I have a php file which retrieves some important data from my database, for now if anybody access the php file via URL, it directly displays the data which i don't want to happen. Is it possible create a password input box which will prompt for the database password and assign its value to $password variable (see the code below) , so that only if the user inputs the correct password, only then the file will interact with the database?

UPDATE TO THE EXAMPLE CODE :

<?php
$con=mysqli_connect("example.com","peter","abc123","my_db");
// Check connection
if (mysqli_connect_errno()) {
echo "Failed to connect to MySQL: " . mysqli_connect_error();
}
$result = mysqli_query($con,"SELECT * FROM Persons");

while($row = mysqli_fetch_array($result)) {
echo $row['FirstName'] . " " . $row['LastName'];
echo "<br>";
}

mysqli_close($con);
?>`

When this php file is accessed via a browser, it displays :

Peter Parker
Glenn Forbes

I don't want people to see the output directly! I want them to first input the password, so that php file interacts with the database and displays the output!

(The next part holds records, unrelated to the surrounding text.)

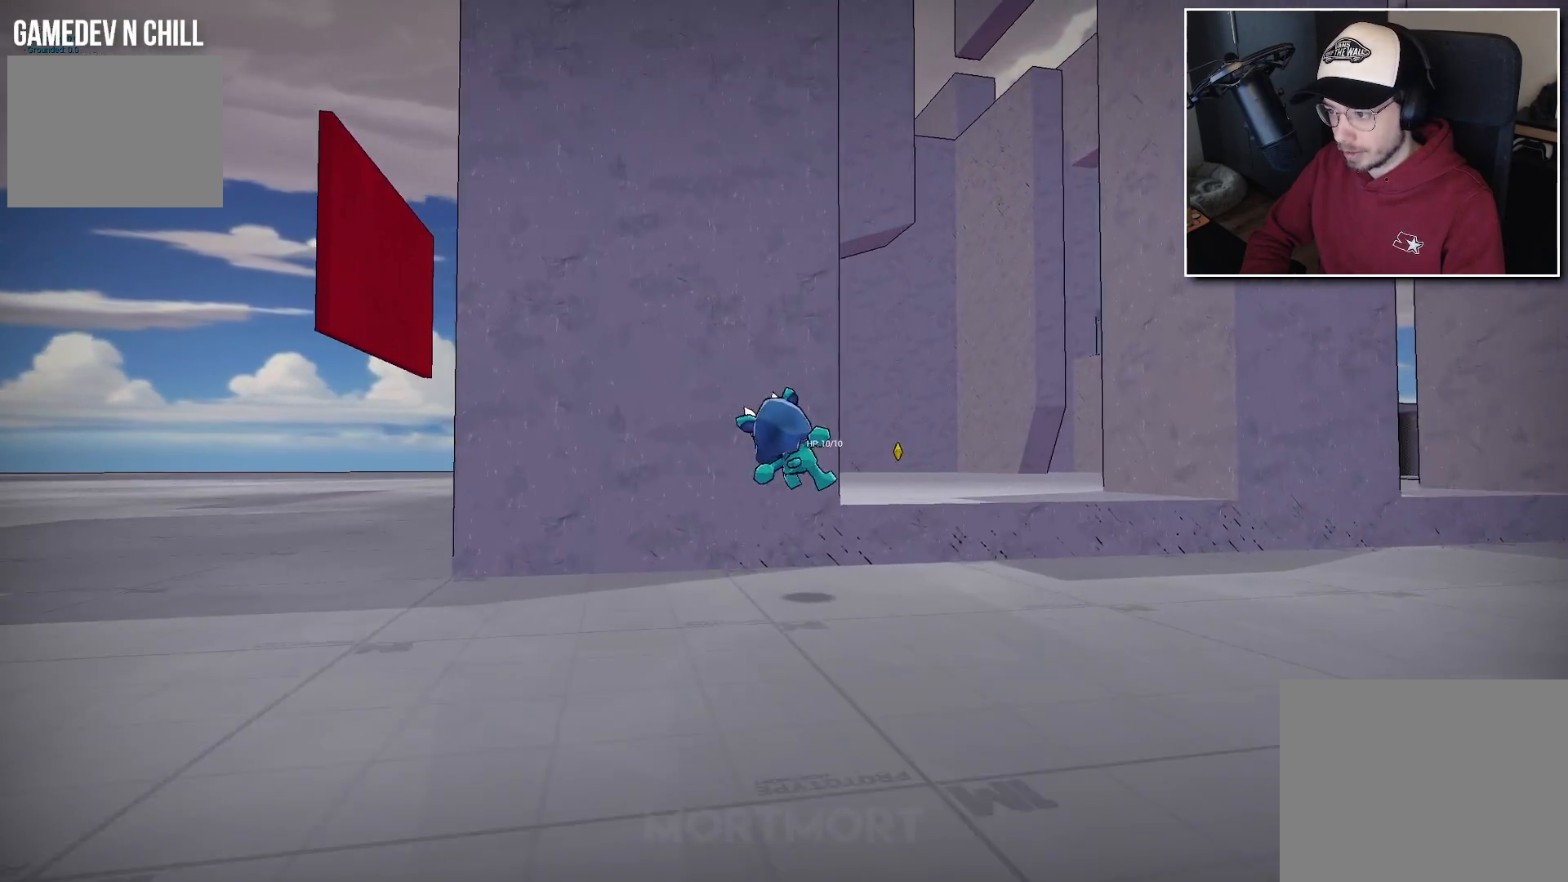
{"buttons": ["A"], "left_stick": "up", "right_stick": "center", "events": [[117, "A", "down"], [283, "A", "up"], [433, "A", "down"]]}
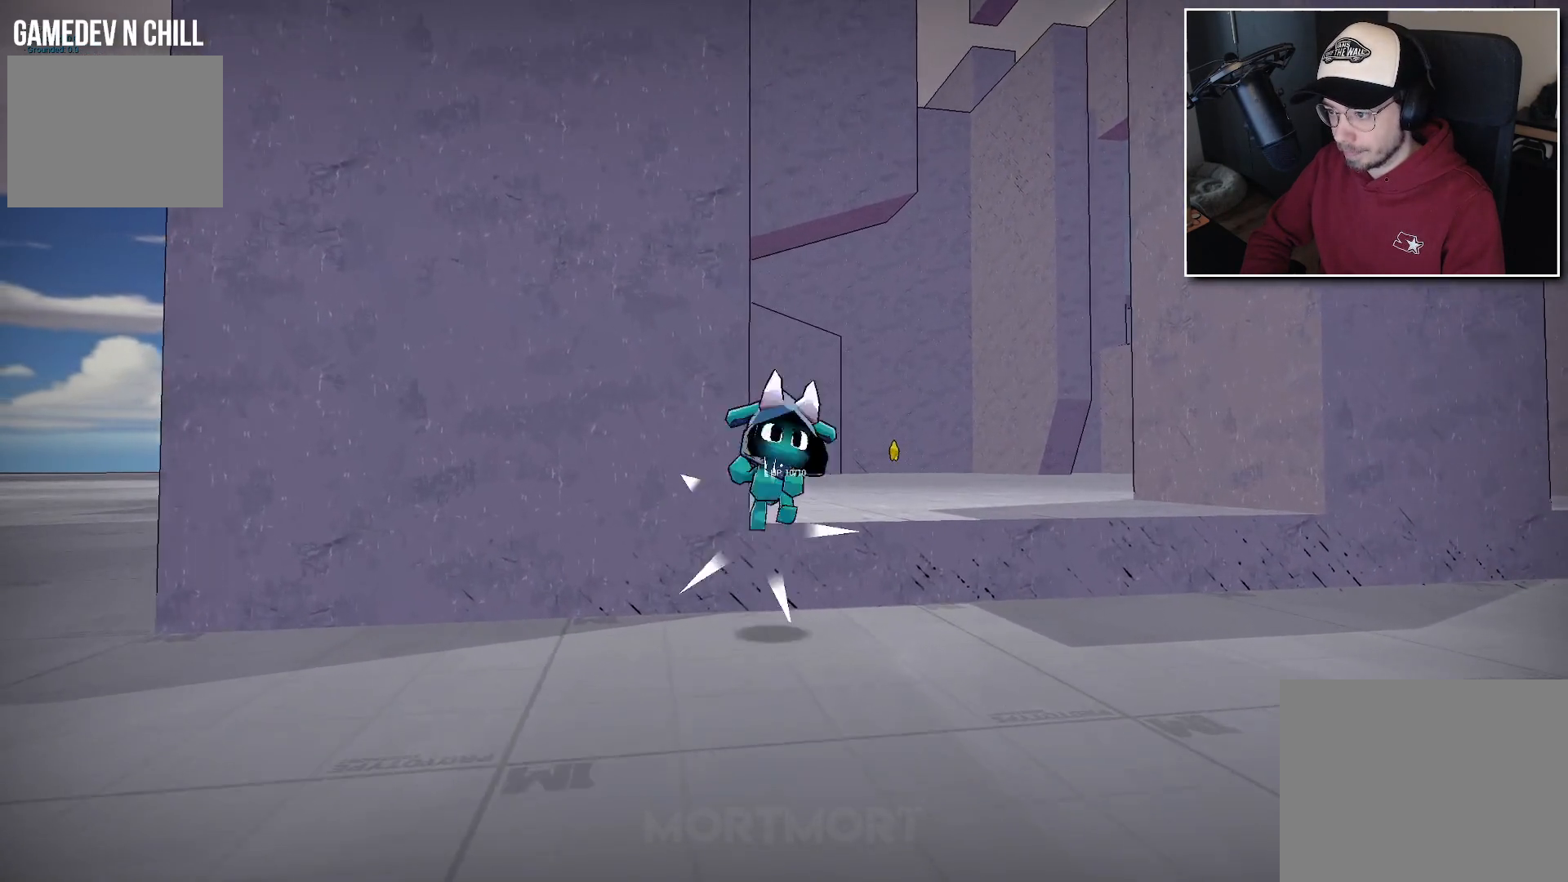
{"buttons": [], "left_stick": "left", "right_stick": "center", "events": [[100, "A", "up"], [183, "left_stick", "left"]]}
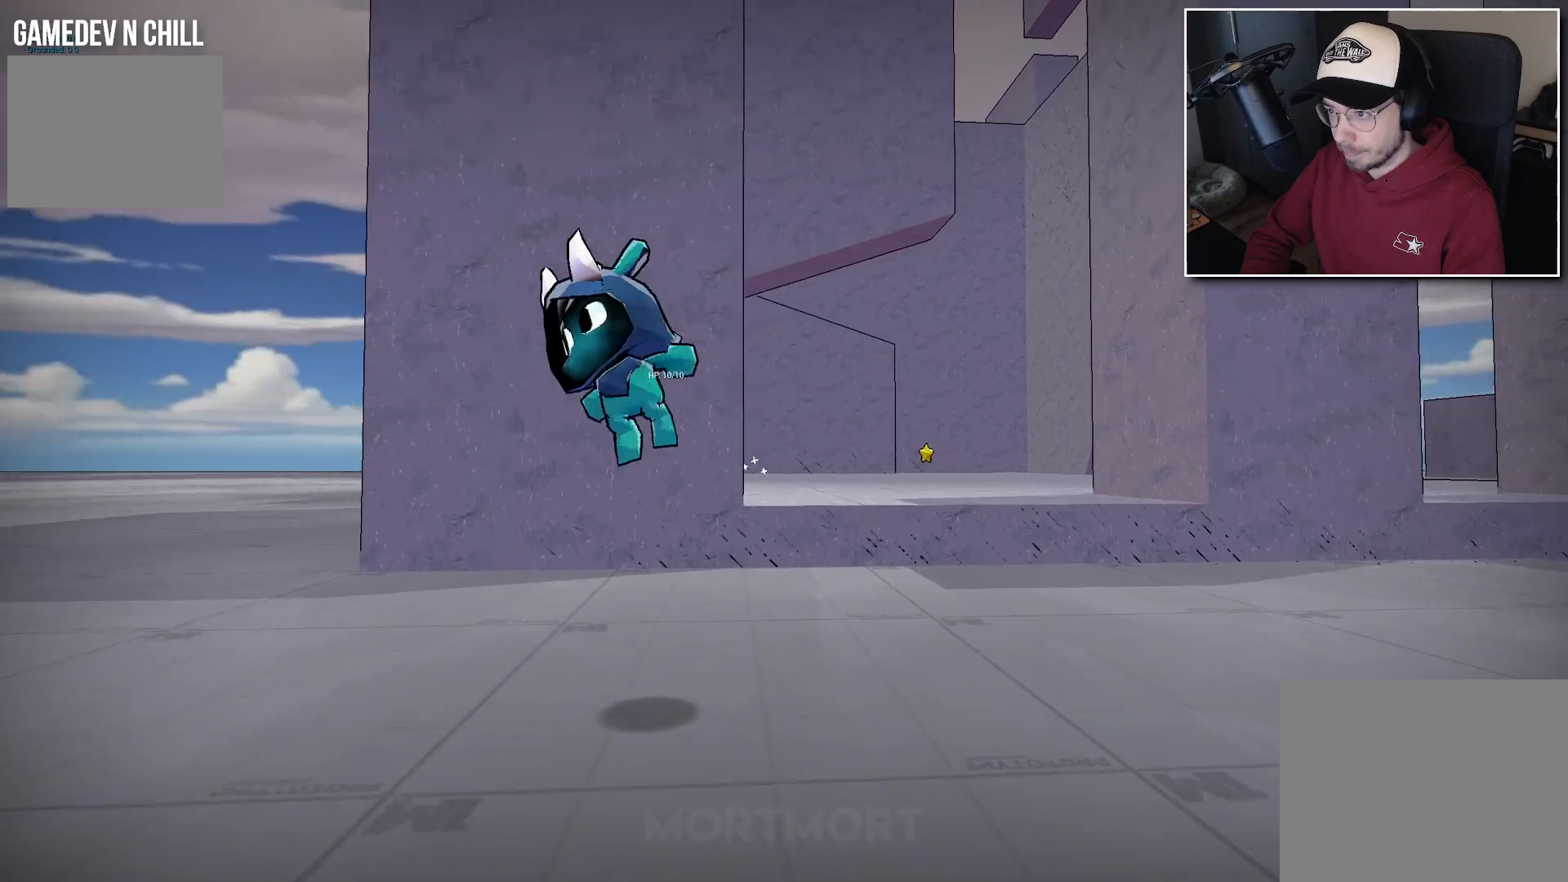
{"buttons": [], "left_stick": "up-left", "right_stick": "center", "events": [[33, "left_stick", "up-left"], [183, "right_stick", "right"], [383, "right_stick", "center"]]}
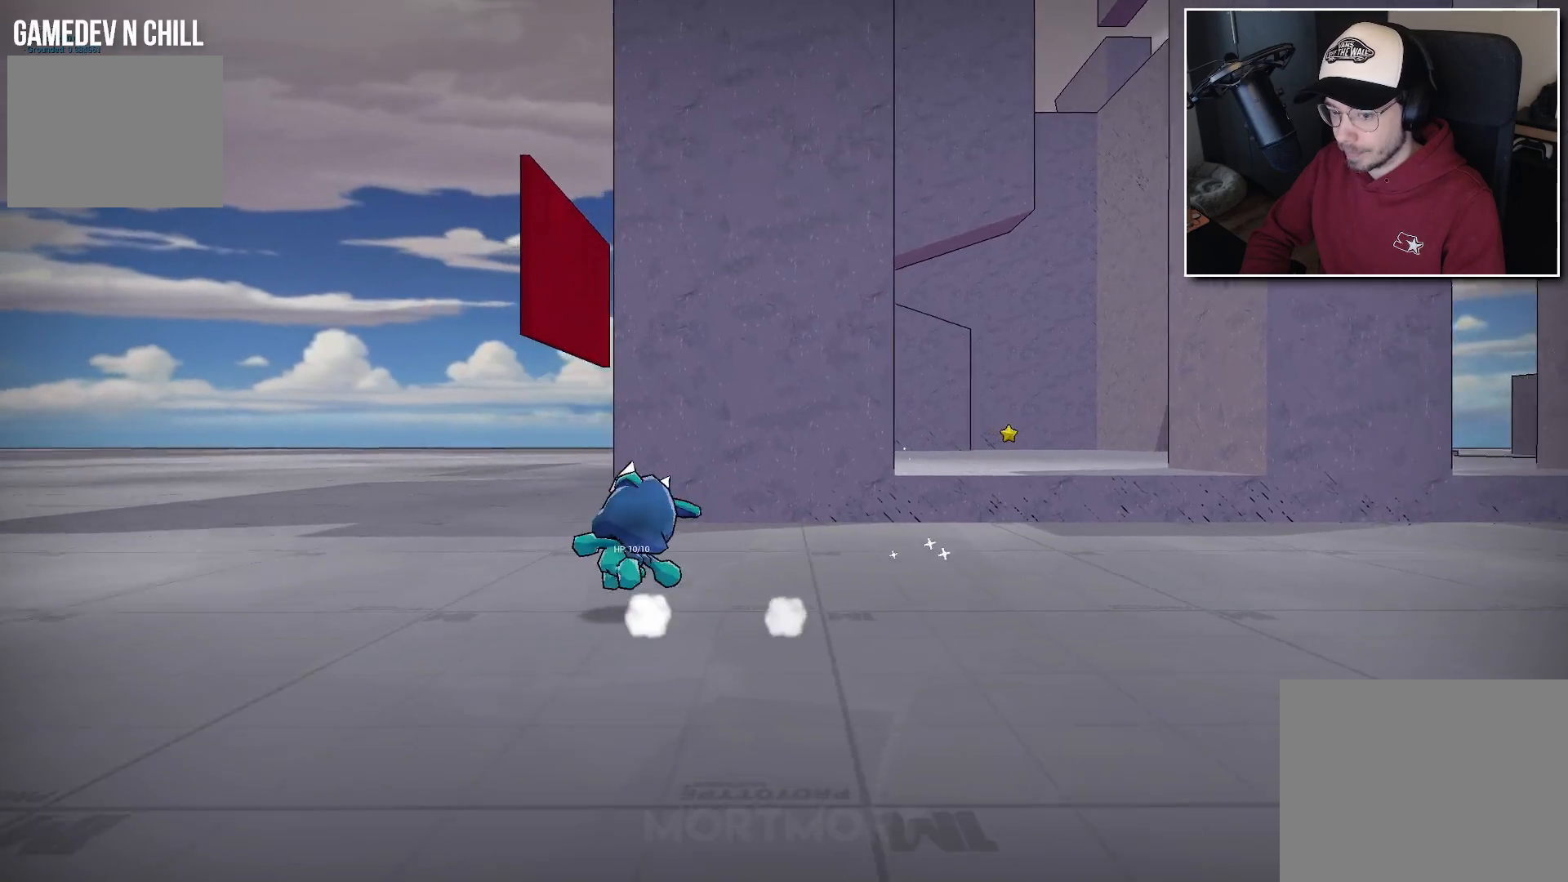
{"buttons": [], "left_stick": "up-left", "right_stick": "down-right", "events": [[233, "right_stick", "right"], [433, "right_stick", "down-right"]]}
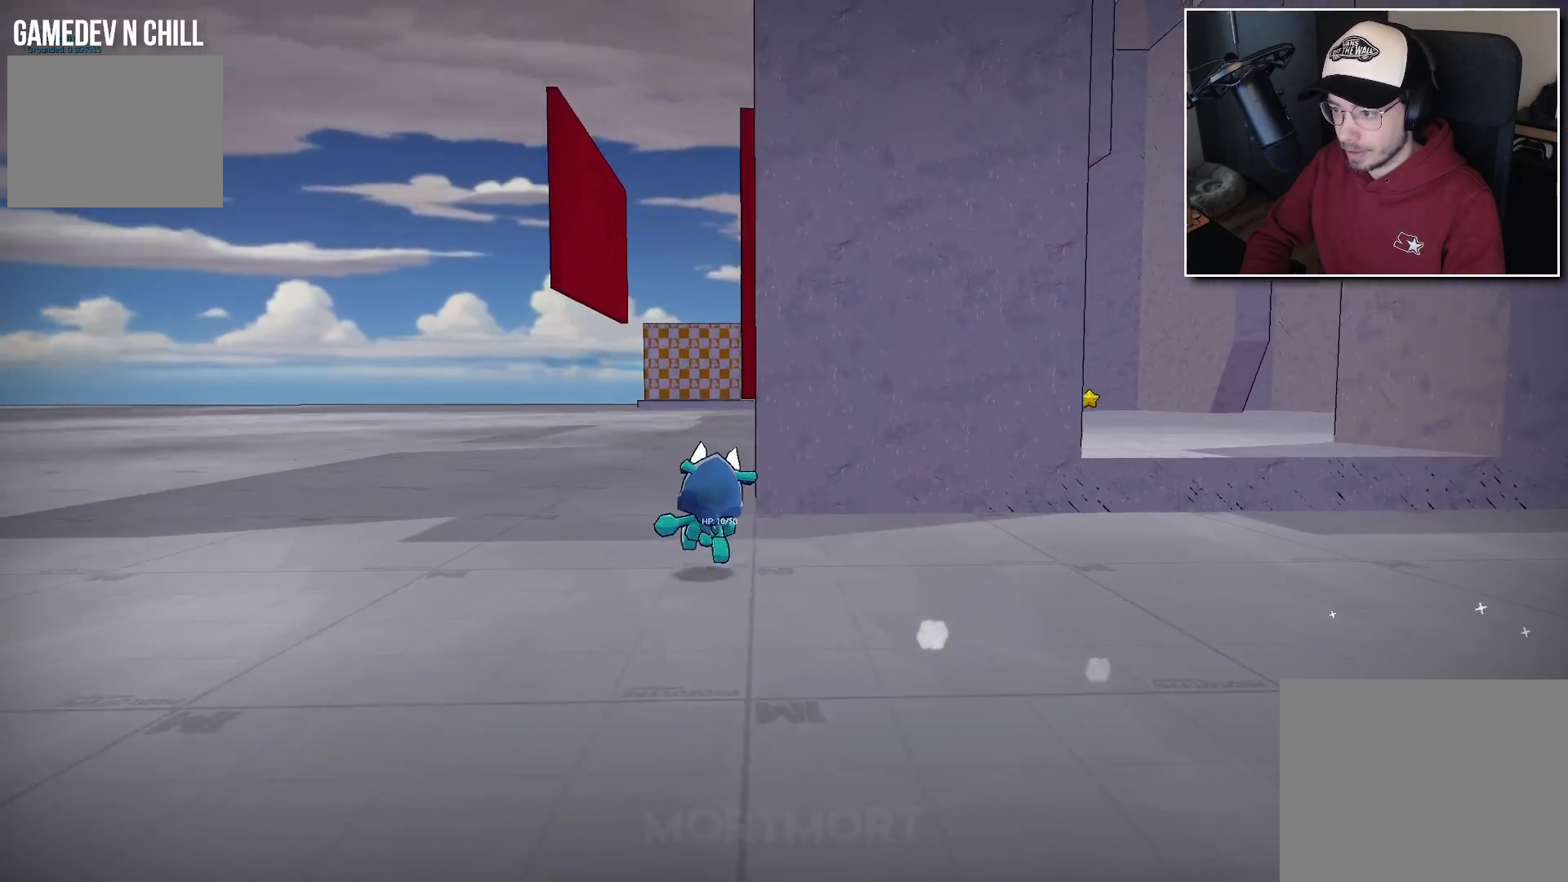
{"buttons": [], "left_stick": "up-left", "right_stick": "right", "events": [[67, "right_stick", "center"], [467, "right_stick", "right"]]}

Hope you people got me this time!

How will a PHP file with the contents you have actually DISPLAY anything at all? Do you have some funny extension on it? If your server is configured to run all .php files as php, make sure to call this a .php - the user will see NOTHING. If you call it something funny like .inc and include it, the server won't know to run it as PHP and simply display it as text. — Fluffeh, Jun 02 '14 at 12:36
this sounds like your server does not parse PHP files or has PHP disabled... — M.S., Jun 02 '14 at 12:37
after the php is interpreted, no they wont see it in the browser console — user1978142, Jun 02 '14 at 12:37
so, you want to prevent someone with file access (not web access) to the .php file from reading the password in the file? — M.S., Jun 02 '14 at 12:38
I KNOW THEY WONT SEE THE PASSWORD, I JUST DON'T WANT THEM TO SEE THE CONTENTS WHICH THE FILE RETRIEVES FROM THE MySQL database!!! (the above code was just an example) — saibbyweb, Jun 02 '14 at 12:40
It sounds like you don't have PHP set to parse that file? Make a new file `info.php` or some other name if you wish. Inside that write `` and tell us what you see when you access that page..? — l0gic, Jun 02 '14 at 12:41
Alright! people i updated my question..hope you'll understand it now! — saibbyweb, Jun 02 '14 at 12:47
I know exactly what you want to do. Personally, I don't think it's a good idea to give out your database password, because that way they will have access to your entire data. You're best to either create a login system, or use `.htaccess` — Funk Forty Niner, Jun 02 '14 at 12:49
i have to give the database password to other admins of my website.. — saibbyweb, Jun 02 '14 at 12:50
Then you're best creating a login system and use a WHERE clause. Even your best friend will backstab you; believe me. — Funk Forty Niner, Jun 02 '14 at 12:51
You can create users in SQL with a granted access. But that area I'm not well-versed in. — Funk Forty Niner, Jun 02 '14 at 12:53
You could configure individual users within the `mysql.user` table in the database and provide them with that username/password - then use Apache Basic Auth with mod-auth-mysql to manage the log ins - this is, I believe, one way PHPMyAdmin can be configured to work. — CD001, Jun 02 '14 at 12:54
Here is some documentation on it http://dev.mysql.com/doc/refman/5.1/en/create-user.html — Funk Forty Niner, Jun 02 '14 at 12:58
possible duplicate of [How to secure database passwords in PHP?](http://stackoverflow.com/questions/97984/how-to-secure-database-passwords-in-php) — Marcus Adams, Jun 02 '14 at 13:00
I don't know why you chose the [answer below](http://stackoverflow.com/a/23995150/), that is so insecure and in so many ways. I hope you know what you're doing and how to make it work so you won't get hacked. Good luck with that. — Funk Forty Niner, Jun 02 '14 at 13:05

score 2 · Accepted Answer · answered Jun 02 '14 at 13:09

If I were you (and if I'm understanding your problem correctly) I would use an htaccess file. Basically, you will create two files in the directory you want to protect. The first, you will name .htaccess. That's all you need in the file name. Open the file in an editing program (e.g: Notepad++) and insert the following code:

    AuthType Basic  
    AuthName "restricted area"  
    AuthUserFile "the/path/to/the/directory/you/are/in/.htpasswd" 
    require valid-user

The .htpasswd you see is the file name of the second file you will create. Create that file (with the name .htpasswd), and open it to edit it. In that file, type in the username of the person who is to enter the directory.

    JohnDoe

Followed by a colon.

    JohnDoe:

Now, go to a website like http://www.htaccesstools.com/htpasswd-generator/ and type in the Username (just put in "test") and password you want in the fields provided. Submit the information.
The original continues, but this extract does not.